Sie werden diesen Kontext brauchen, wenn sie vorankommen. Es gibt einen aufstrebenden Markt für Personality-Bots, die Risiken für junge Menschen darstellen. Kürzlich hat Meta beispielsweise Bots eingeführt, die das tun klingen und verhalten Sie sich wie Ihr Lieblingsstar – Figuren, die meine Schüler vergöttern, wie Kendall Jenner, Dwayne Wade, Tom Brady und Snoop Dogg.

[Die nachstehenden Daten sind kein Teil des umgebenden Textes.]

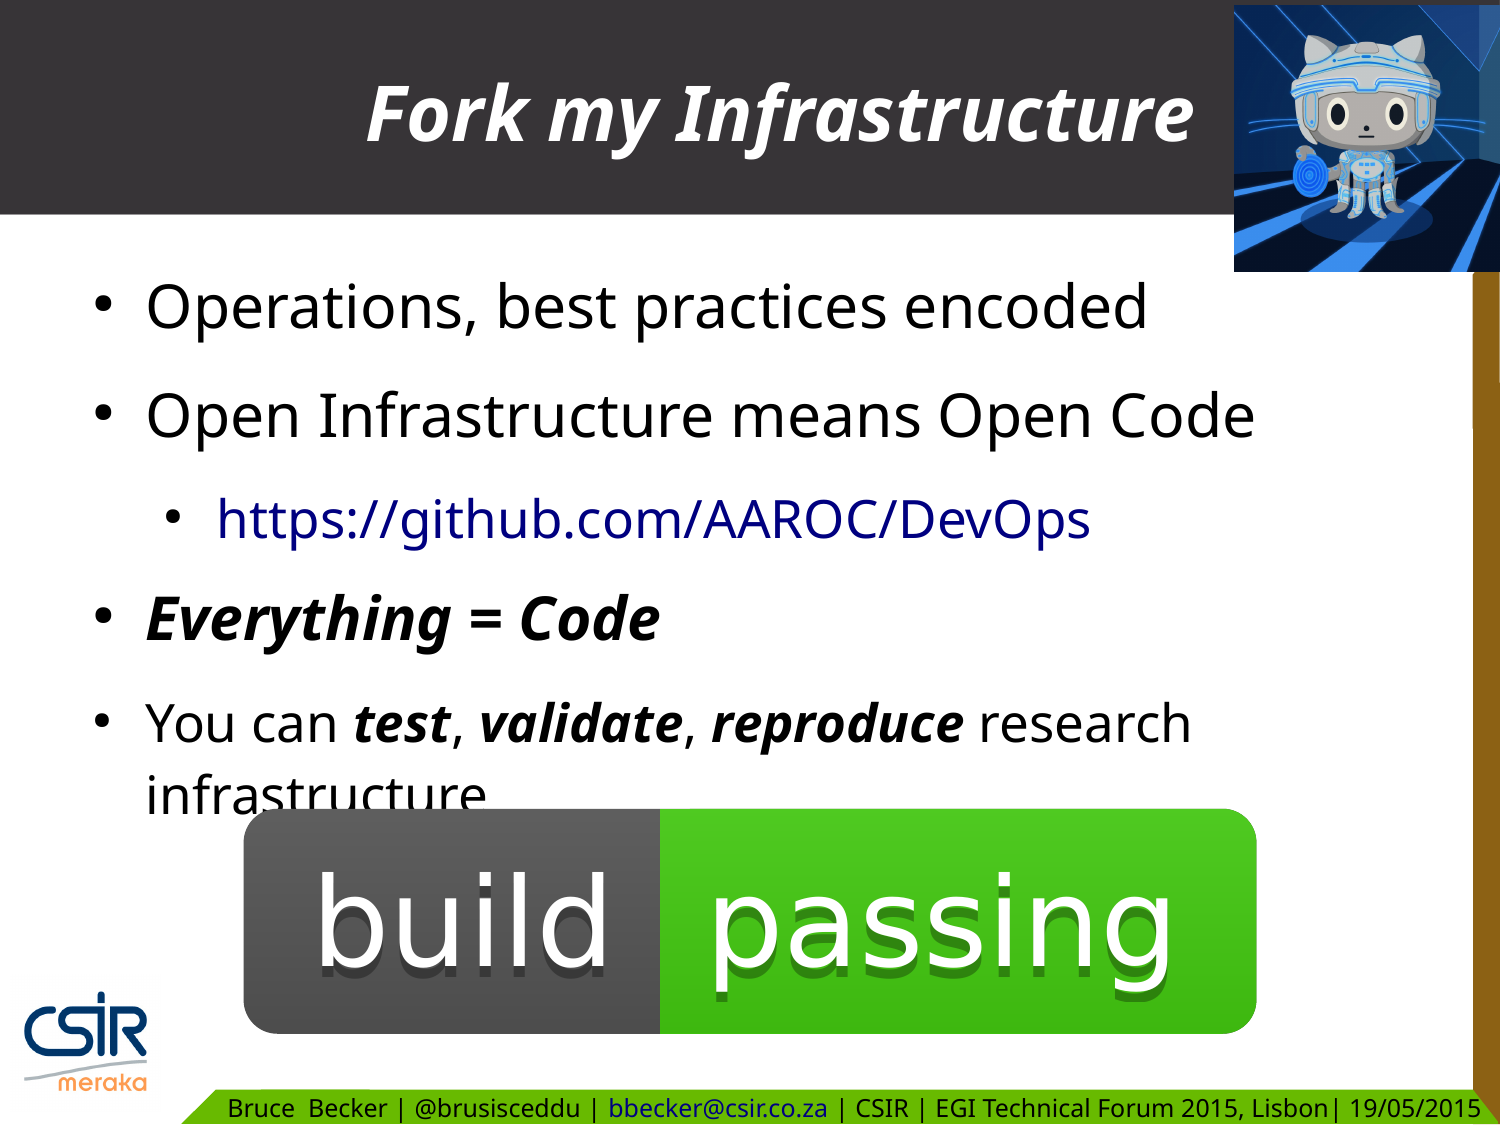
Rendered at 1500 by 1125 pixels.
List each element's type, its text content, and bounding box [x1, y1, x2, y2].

picture [0, 0, 1500, 272]
picture [237, 803, 1263, 1040]
list Operations, best practices encoded Open Infrastructure means Open Code https://github.com/AAROC/DevOps Everything = Code You can test, validate, reproduce research infrastructure [75, 263, 1425, 916]
title Fork my Infrastructure [185, 18, 1234, 206]
picture [10, 974, 161, 1112]
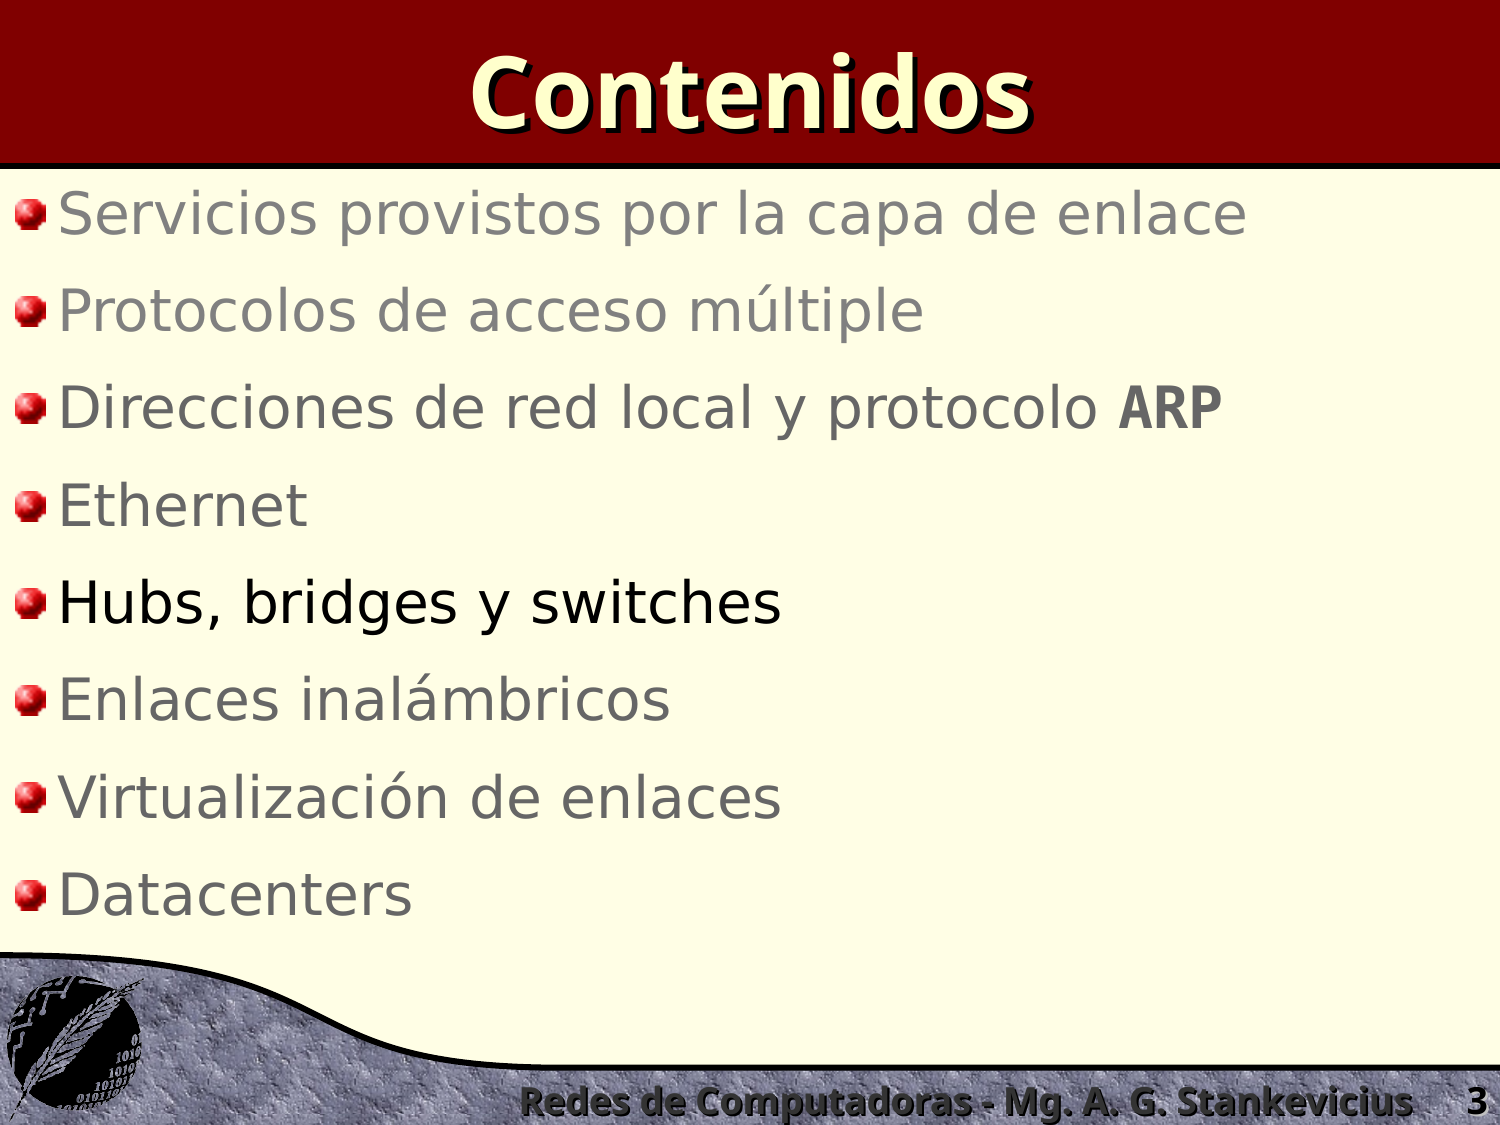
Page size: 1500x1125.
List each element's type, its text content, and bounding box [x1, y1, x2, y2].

picture [0, 959, 1500, 1125]
title Contenidos [15, 5, 1485, 160]
list Servicios provistos por la capa de enlace Protocolos de acceso múltiple Direcciones de red local y protocolo ARP Ethernet Hubs, bridges y switches Enlaces inalámbricos Virtualización de enlaces Datacenters [0, 180, 1500, 932]
picture [1047, 1100, 1054, 1110]
picture [790, 1100, 795, 1110]
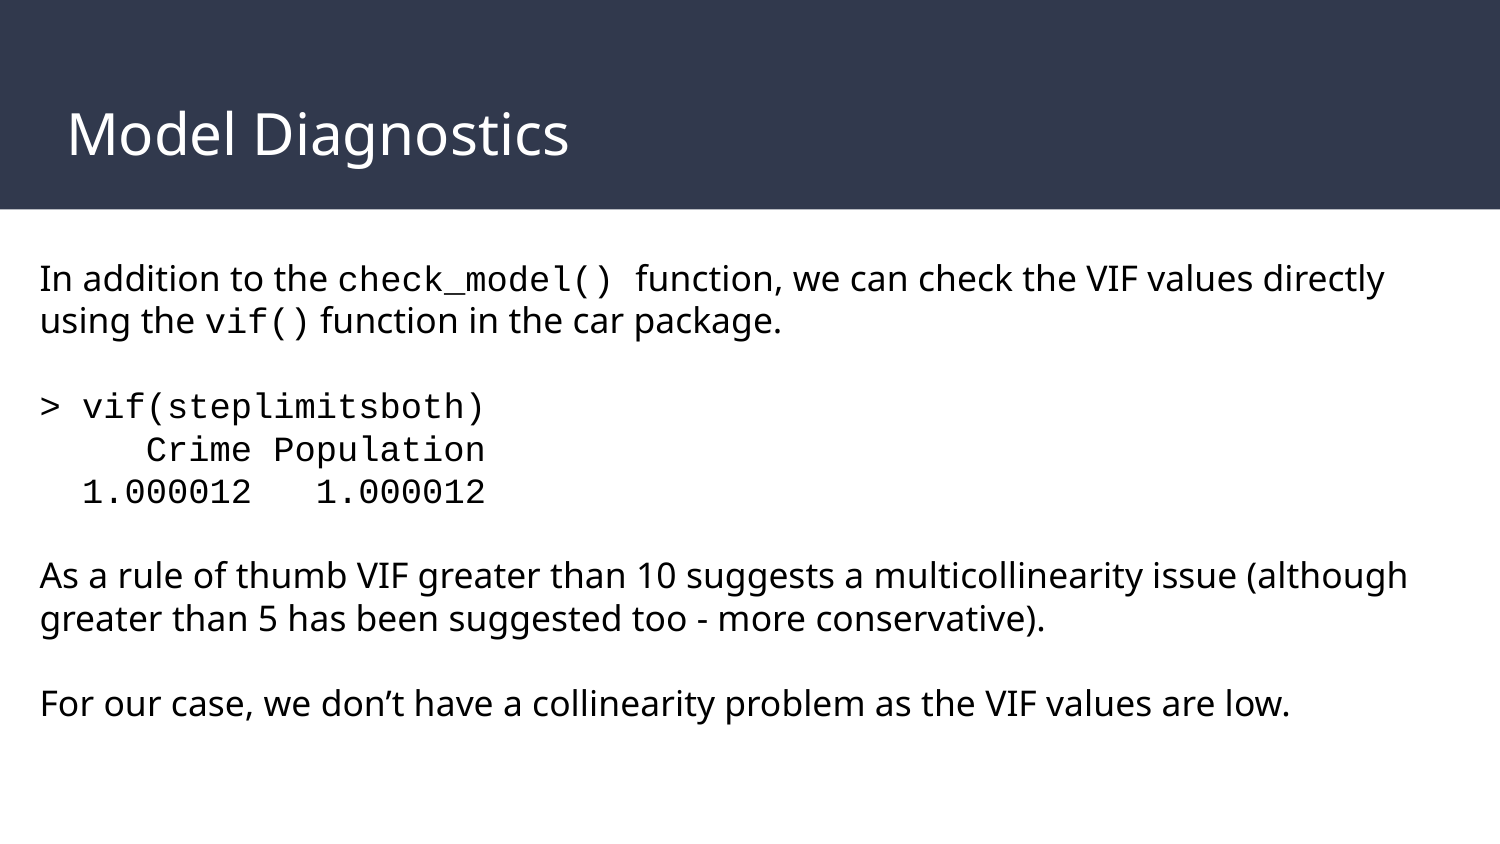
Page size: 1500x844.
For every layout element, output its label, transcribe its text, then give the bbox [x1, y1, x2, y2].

Es gibt auch einen Markt für KI-Beziehungen mit Apps die es Benutzern ermöglichen, einen computergenerierten Partner zu „datieren“.

Diese Persönlichkeits-Bots mögen für junge Leute verlockend sein, aber sie bergen Risiken und ich mache mir Sorgen, dass meine Schüler die Gefahren möglicherweise nicht erkennen.

Dieses Projekt hat mir geholfen, an die Technologieunternehmen heranzutreten, indem es eine kontrollierte und überwachte Umgebung geschaffen hat, in der Studenten KI-Chatbots bewerten konnten, sodass sie lernen konnten, kritisch über die Tools nachzudenken, die ihnen in Zukunft wahrscheinlich aufgezwungen werden.

Kindern fehlt der Kontext, um die Auswirkungen der Interaktion mit KI zu verstehen. Als Lehrer fühle ich mich für die Bereitstellung verantwortlich.